Workers cutting chicken fat, bone and cartilage eight hours a day at a Delaware poultry plant are suffering musculoskeletal injuries caused by their jobs, an Occupational Safety and Health Administration (OSHA) inspection found.
Following the inspection at Allen Harim Foods’ Harbeson, DE, plant, OSHA cited the company for exposing employees on the debone line to musculoskeletal disorder hazards. The agency determined that workers performed prolonged, repetitive and forceful tasks without controls in place to prevent injuries.
“Musculoskeletal injuries caused by these hazards in poultry plants are too common,” said Assistant Secretary of Labor for Occupational Safety and Health Dr. David Michaels. “These types of injuries can be prevented by implementing appropriate engineering and administrative controls in the workplace, and when they occur, they must be treated early with appropriate medical care to prevent the illness from progressing.”
In addition to the serious citation for the company’s failure to address the musculoskeletal disorder hazards, OSHA issued serious citations for failing to designate emergency exits properly and to ensure employees received training related to machinery that could unexpectedly start up during service and maintenance.
OSHA cited Allen Harim Foods for nine violations, totaling $38,000.

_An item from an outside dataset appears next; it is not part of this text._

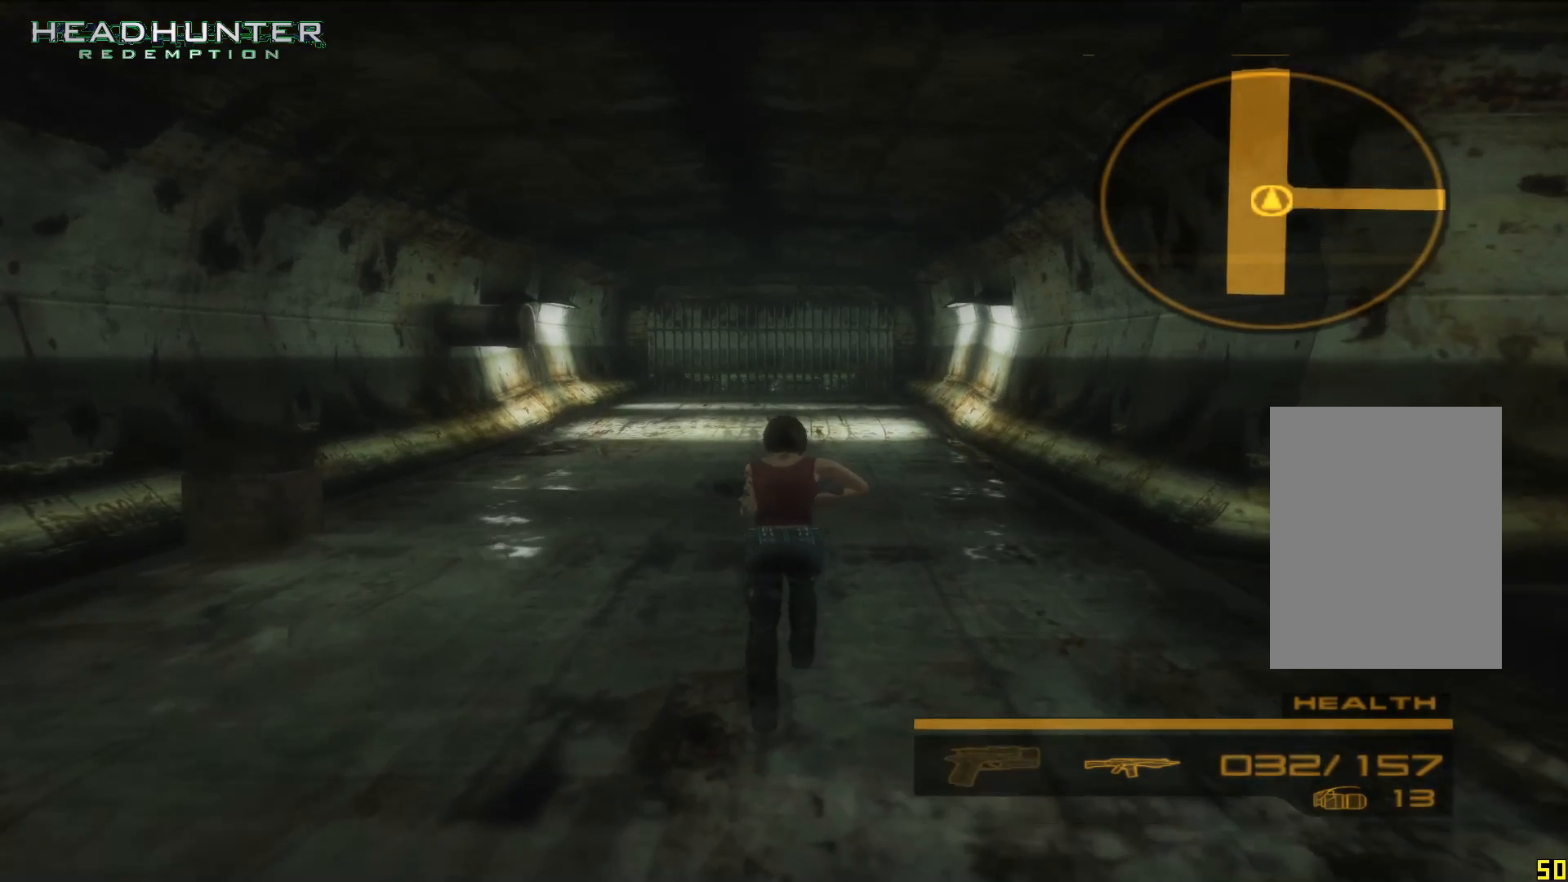
{"buttons": [], "left_stick": "up", "right_stick": "center", "events": []}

“The combination of musculoskeletal disorder hazards, lack of proper medical treatment for musculoskeletal disorders and underreporting of injuries at this plant must be addressed by the company,” said Erin Patterson, director of OSHA’s Wilmington office. “Workers should not have to work in pain, especially when these injuries are preventable.”
Headquartered in Seaford, Allen Harim Foods has 1,600 employees, with 960 workers at the Harbeson plant. In addition to the Harbeson facility, the company operates a poultry-processing plant in Cordova, MD; breeding operations in Liberty, NC, and hatcheries and a feed mill in Dagsboro and Seaford.